Written task:
I would like the records restated word for word, without the pictures.

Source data
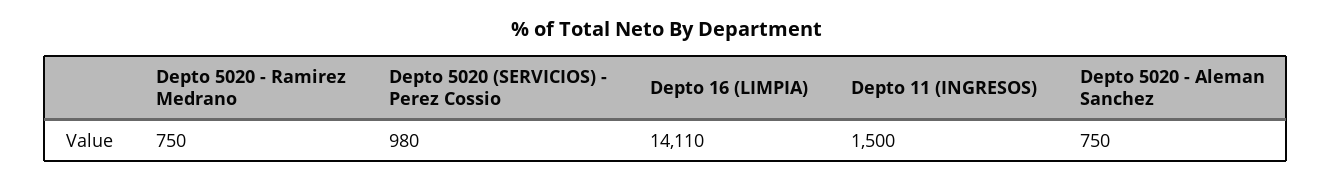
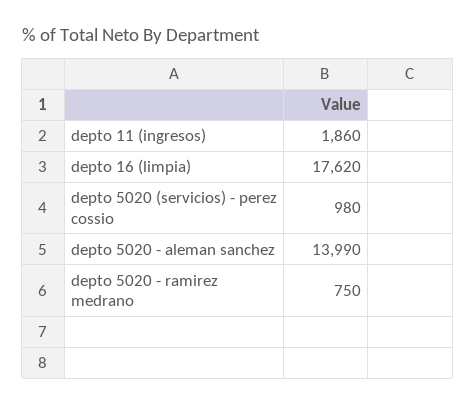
  {
    "Depto 5020 - Ramirez Medrano": 750,
    "Depto 5020 (SERVICIOS) - Perez Cossio": 980,
-   "Depto 16 (LIMPIA)": 14110,
+   "Depto 16 (LIMPIA)": 17620,
-   "Depto 11 (INGRESOS)": 1500,
+   "Depto 11 (INGRESOS)": 1860,
-   "Depto 5020 - Aleman Sanchez": 750
+   "Depto 5020 - Aleman Sanchez": 13990
  }

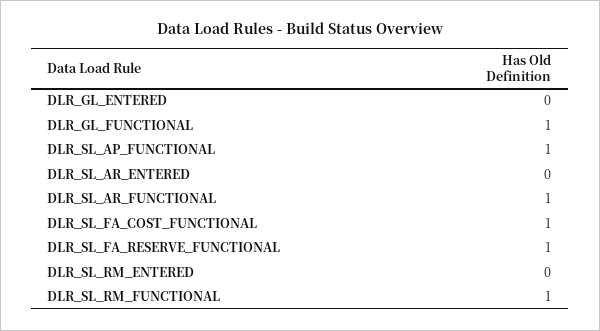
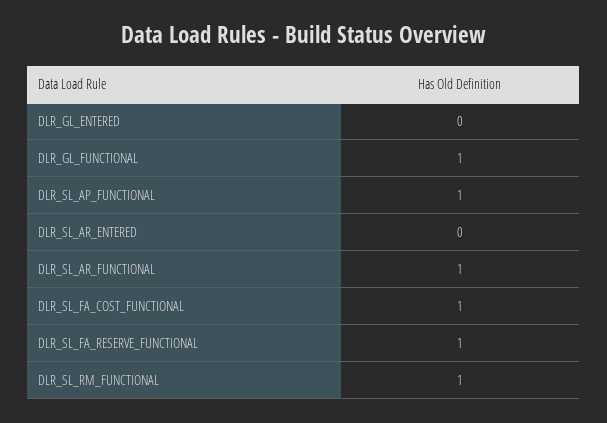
  {
    "DLR_GL_ENTERED": 0,
    "DLR_GL_FUNCTIONAL": 1,
    "DLR_SL_AP_FUNCTIONAL": 1,
    "DLR_SL_AR_ENTERED": 0,
    "DLR_SL_AR_FUNCTIONAL": 1,
    "DLR_SL_FA_COST_FUNCTIONAL": 1,
    "DLR_SL_FA_RESERVE_FUNCTIONAL": 1,
-   "DLR_SL_RM_ENTERED": 0,
    "DLR_SL_RM_FUNCTIONAL": 1
  }

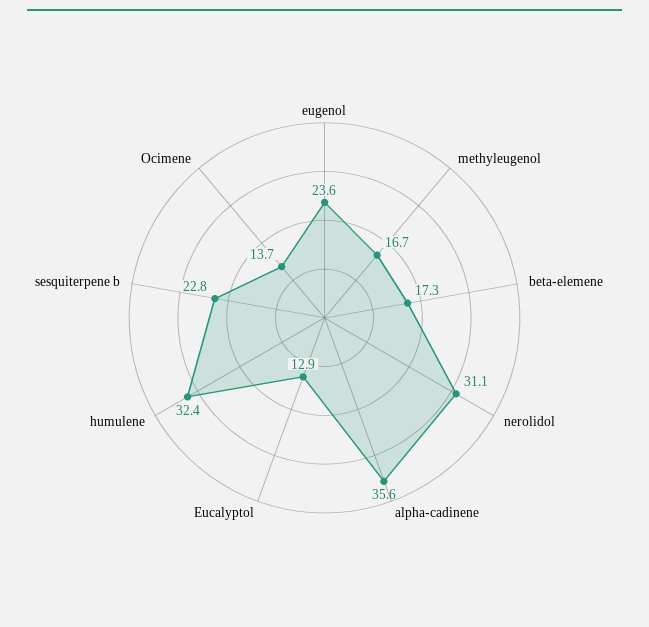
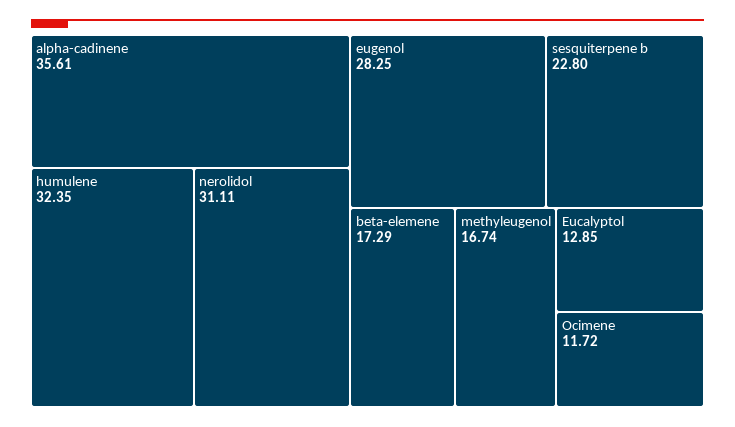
  {
-   "eugenol": 23.6,
+   "eugenol": 28.25,
    "methyleugenol": 16.74,
    "beta-elemene": 17.29,
    "nerolidol": 31.11,
    "alpha-cadinene": 35.61,
    "Eucalyptol": 12.85,
    "humulene": 32.35,
    "sesquiterpene b": 22.8,
-   "Ocimene": 13.7
+   "Ocimene": 11.72
  }

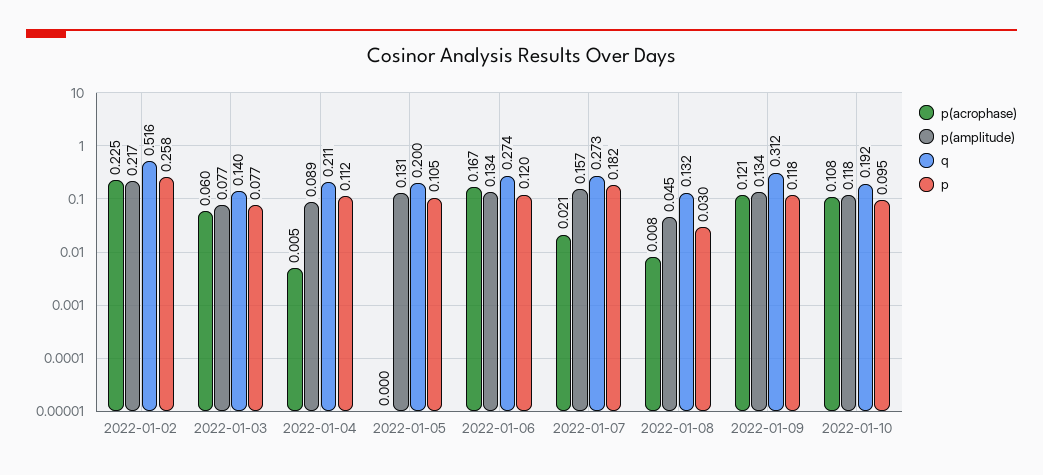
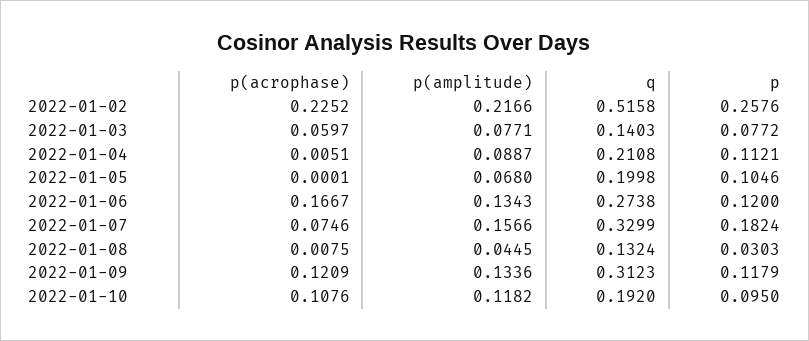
  {
    "p(acrophase)": {
      "2022-01-02": 0.2252,
      "2022-01-03": 0.0597,
      "2022-01-04": 0.0051,
      "2022-01-05": 0.0001,
      "2022-01-06": 0.1667,
-     "2022-01-07": 0.021,
+     "2022-01-07": 0.0746,
      "2022-01-08": 0.0075,
      "2022-01-09": 0.1209,
      "2022-01-10": 0.1076
    },
    "p(amplitude)": {
      "2022-01-02": 0.2166,
      "2022-01-03": 0.0771,
      "2022-01-04": 0.0887,
-     "2022-01-05": 0.131,
+     "2022-01-05": 0.068,
      "2022-01-06": 0.1343,
      "2022-01-07": 0.1566,
      "2022-01-08": 0.0445,
      "2022-01-09": 0.1336,
      "2022-01-10": 0.1182
    },
    "q": {
      "2022-01-02": 0.5158,
      "2022-01-03": 0.1403,
      "2022-01-04": 0.2108,
      "2022-01-05": 0.1998,
      "2022-01-06": 0.2738,
-     "2022-01-07": 0.273,
+     "2022-01-07": 0.3299,
      "2022-01-08": 0.1324,
      "2022-01-09": 0.3123,
      "2022-01-10": 0.192
    },
    "p": {
      "2022-01-02": 0.2576,
      "2022-01-03": 0.0772,
      "2022-01-04": 0.1121,
      "2022-01-05": 0.1046,
      "2022-01-06": 0.12,
      "2022-01-07": 0.1824,
      "2022-01-08": 0.0303,
      "2022-01-09": 0.1179,
      "2022-01-10": 0.095
    }
  }

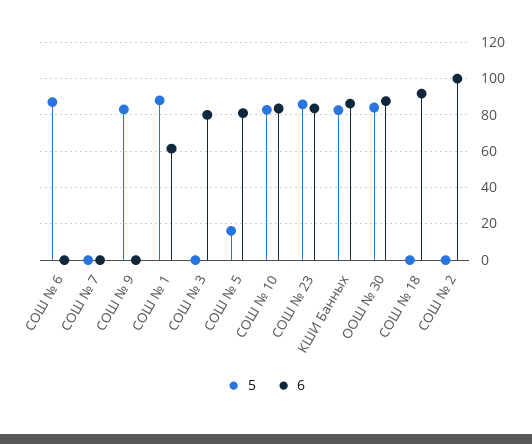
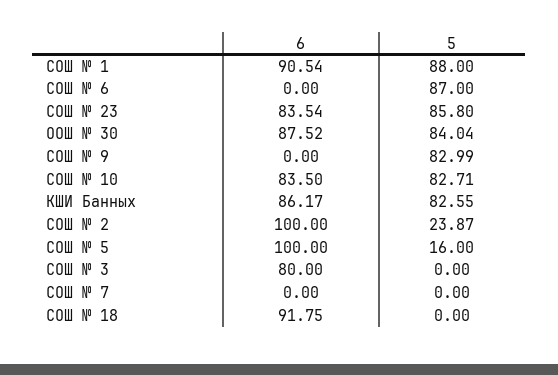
  {
    "5": {
      "СОШ № 6": 87,
      "СОШ № 7": 0,
      "СОШ № 9": 82.99,
      "СОШ № 1": 88,
      "СОШ № 3": 0,
      "СОШ № 5": 16,
      "СОШ № 10": 82.71,
      "СОШ № 23": 85.8,
      "КШИ Банных": 82.55,
      "ООШ № 30": 84.04,
      "СОШ № 18": 0,
-     "СОШ № 2": 0
+     "СОШ № 2": 23.87
    },
    "6": {
      "СОШ № 6": 0,
      "СОШ № 7": 0,
      "СОШ № 9": 0,
-     "СОШ № 1": 60,
+     "СОШ № 1": 90.54,
      "СОШ № 3": 80,
-     "СОШ № 5": 80,
+     "СОШ № 5": 100,
      "СОШ № 10": 83.5,
      "СОШ № 23": 83.54,
      "КШИ Банных": 86.17,
      "ООШ № 30": 87.52,
      "СОШ № 18": 91.75,
      "СОШ № 2": 100
    }
  }

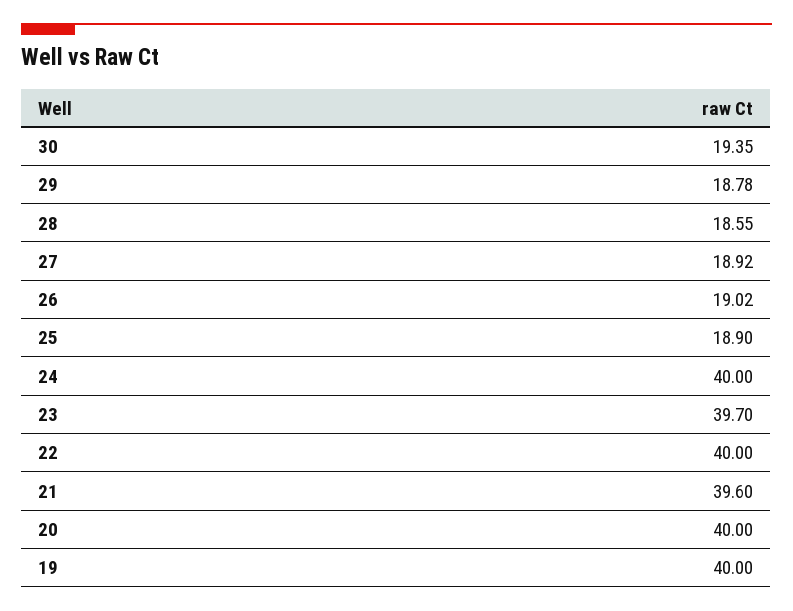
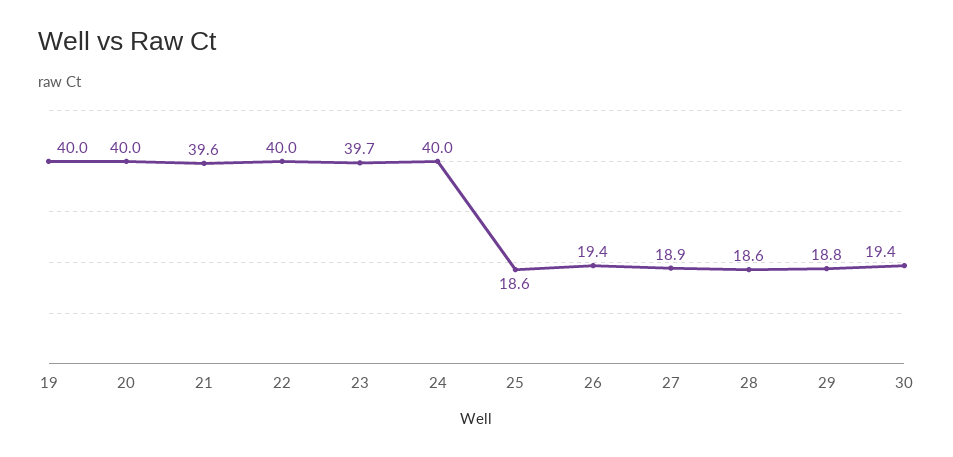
  {
    "30": 19.35,
    "29": 18.78,
    "28": 18.55,
    "27": 18.92,
-   "26": 19.02,
+   "26": 19.4,
-   "25": 18.9,
+   "25": 18.6,
    "24": 40,
    "23": 39.7,
    "22": 40,
    "21": 39.6,
    "20": 40,
    "19": 40
  }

Your solution:
  {
    "Depto 5020 - Ramirez Medrano": 750,
    "Depto 5020 (SERVICIOS) - Perez Cossio": 980,
-   "Depto 16 (LIMPIA)": 14110,
+   "Depto 16 (LIMPIA)": 17620,
-   "Depto 11 (INGRESOS)": 1500,
+   "Depto 11 (INGRESOS)": 1860,
-   "Depto 5020 - Aleman Sanchez": 750
+   "Depto 5020 - Aleman Sanchez": 13990
  }

  {
    "DLR_GL_ENTERED": 0,
    "DLR_GL_FUNCTIONAL": 1,
    "DLR_SL_AP_FUNCTIONAL": 1,
    "DLR_SL_AR_ENTERED": 0,
    "DLR_SL_AR_FUNCTIONAL": 1,
    "DLR_SL_FA_COST_FUNCTIONAL": 1,
    "DLR_SL_FA_RESERVE_FUNCTIONAL": 1,
-   "DLR_SL_RM_ENTERED": 0,
    "DLR_SL_RM_FUNCTIONAL": 1
  }

  {
-   "eugenol": 23.6,
+   "eugenol": 28.25,
    "methyleugenol": 16.74,
    "beta-elemene": 17.29,
    "nerolidol": 31.11,
    "alpha-cadinene": 35.61,
    "Eucalyptol": 12.85,
    "humulene": 32.35,
    "sesquiterpene b": 22.8,
-   "Ocimene": 13.7
+   "Ocimene": 11.72
  }

  {
    "p(acrophase)": {
      "2022-01-02": 0.2252,
      "2022-01-03": 0.0597,
      "2022-01-04": 0.0051,
      "2022-01-05": 0.0001,
      "2022-01-06": 0.1667,
-     "2022-01-07": 0.021,
+     "2022-01-07": 0.0746,
      "2022-01-08": 0.0075,
      "2022-01-09": 0.1209,
      "2022-01-10": 0.1076
    },
    "p(amplitude)": {
      "2022-01-02": 0.2166,
      "2022-01-03": 0.0771,
      "2022-01-04": 0.0887,
-     "2022-01-05": 0.131,
+     "2022-01-05": 0.068,
      "2022-01-06": 0.1343,
      "2022-01-07": 0.1566,
      "2022-01-08": 0.0445,
      "2022-01-09": 0.1336,
      "2022-01-10": 0.1182
    },
    "q": {
      "2022-01-02": 0.5158,
      "2022-01-03": 0.1403,
      "2022-01-04": 0.2108,
      "2022-01-05": 0.1998,
      "2022-01-06": 0.2738,
-     "2022-01-07": 0.273,
+     "2022-01-07": 0.3299,
      "2022-01-08": 0.1324,
      "2022-01-09": 0.3123,
      "2022-01-10": 0.192
    },
    "p": {
      "2022-01-02": 0.2576,
      "2022-01-03": 0.0772,
      "2022-01-04": 0.1121,
      "2022-01-05": 0.1046,
      "2022-01-06": 0.12,
      "2022-01-07": 0.1824,
      "2022-01-08": 0.0303,
      "2022-01-09": 0.1179,
      "2022-01-10": 0.095
    }
  }

  {
    "5": {
      "СОШ № 6": 87,
      "СОШ № 7": 0,
      "СОШ № 9": 82.99,
      "СОШ № 1": 88,
      "СОШ № 3": 0,
      "СОШ № 5": 16,
      "СОШ № 10": 82.71,
      "СОШ № 23": 85.8,
      "КШИ Банных": 82.55,
      "ООШ № 30": 84.04,
      "СОШ № 18": 0,
-     "СОШ № 2": 0
+     "СОШ № 2": 23.87
    },
    "6": {
      "СОШ № 6": 0,
      "СОШ № 7": 0,
      "СОШ № 9": 0,
-     "СОШ № 1": 60,
+     "СОШ № 1": 90.54,
      "СОШ № 3": 80,
-     "СОШ № 5": 80,
+     "СОШ № 5": 100,
      "СОШ № 10": 83.5,
      "СОШ № 23": 83.54,
      "КШИ Банных": 86.17,
      "ООШ № 30": 87.52,
      "СОШ № 18": 91.75,
      "СОШ № 2": 100
    }
  }

  {
    "30": 19.35,
    "29": 18.78,
    "28": 18.55,
    "27": 18.92,
-   "26": 19.02,
+   "26": 19.4,
-   "25": 18.9,
+   "25": 18.6,
    "24": 40,
    "23": 39.7,
    "22": 40,
    "21": 39.6,
    "20": 40,
    "19": 40
  }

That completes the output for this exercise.